• Source extract:
++++++++
The Maximum Entropy Method of Data Analysis


I. Read this Overview First II. The Numerical Inversion Problem III. Two Sample MEM Inversions IV. Motivating the MEM with Monkeys V. Motivating the MEM with Kangaroos VI. MEM Algorithms VII. MEM Algorithms (cont.) VIII. Lifetime Distributions IX. Fourier Analysis X. Deconvolution XI. Positron Emission Tomography XII. Summary & Comments CMM
Rooted in information theory, the mem seeks to extract as much information from a measurement as is justified by the data's signal-to-noise ratio. It has been used successfully in a variety of fields, including radio astronomy, NMR, fluorescence, and ligand rebinding. The method is by no means restricted to conventional imaging problems, but the word `image' will be used throughout this discussion to refer to any function to be extracted from the data.

This discussion is confined to linear numerical inversions only because they are relatively easy to handle computationally. For data that are linearly related to the desired `image,' the mem solution is unique; there is no `multiple minimum' problem. Application of the mem to nonlinear inversions is generally more complicated but may be worth the effort.
++++++++
• Material:

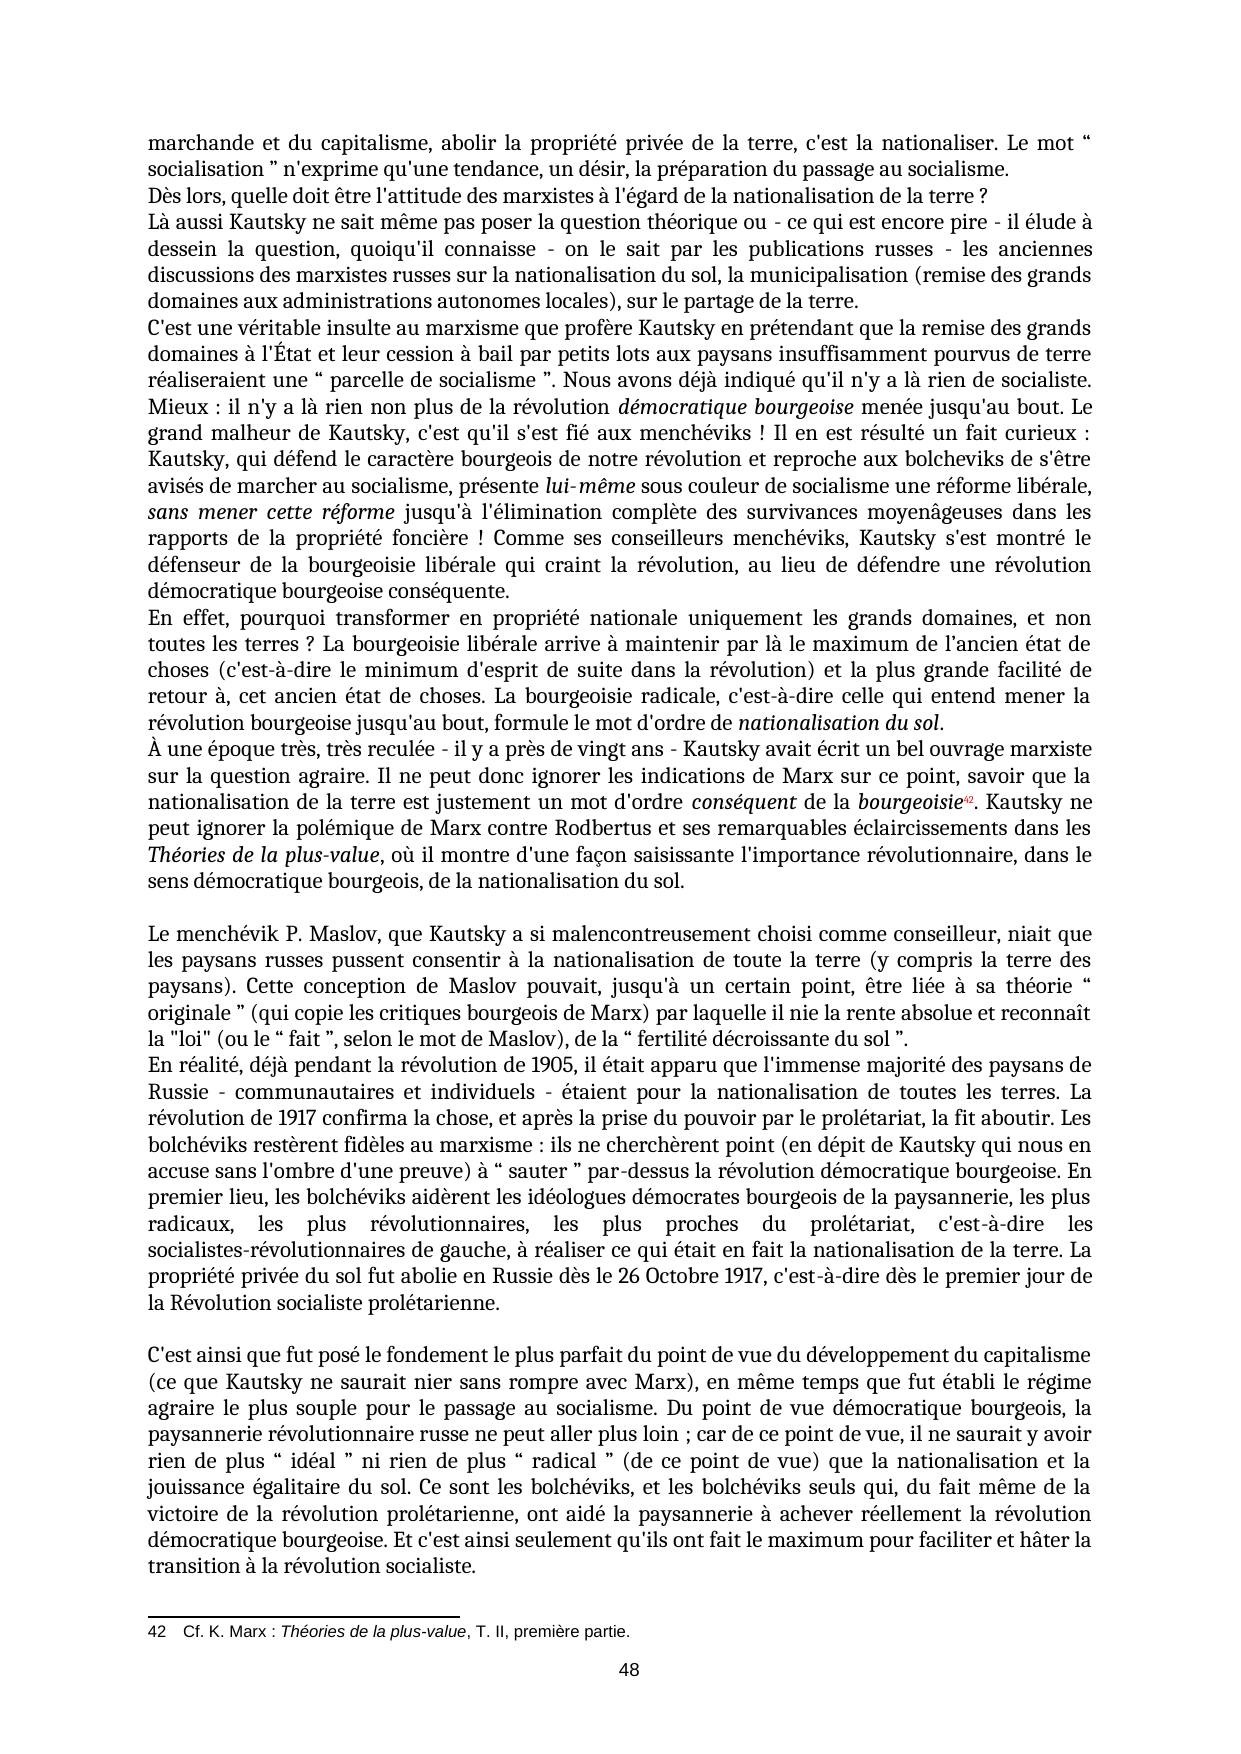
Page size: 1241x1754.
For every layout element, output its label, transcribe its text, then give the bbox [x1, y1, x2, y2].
++++++++
Rewrite the maximum entropy method text starting with "This discussion is" and going on through "worth the effort.", putting "difficult" wherever "complicated" appears.

This discussion is confined to linear numerical inversions only because they are relatively easy to handle computationally. For data that are linearly related to the desired `image,' the mem solution is unique; there is no `multiple minimum' problem. Application of the mem to nonlinear inversions is generally more difficult but may be worth the effort.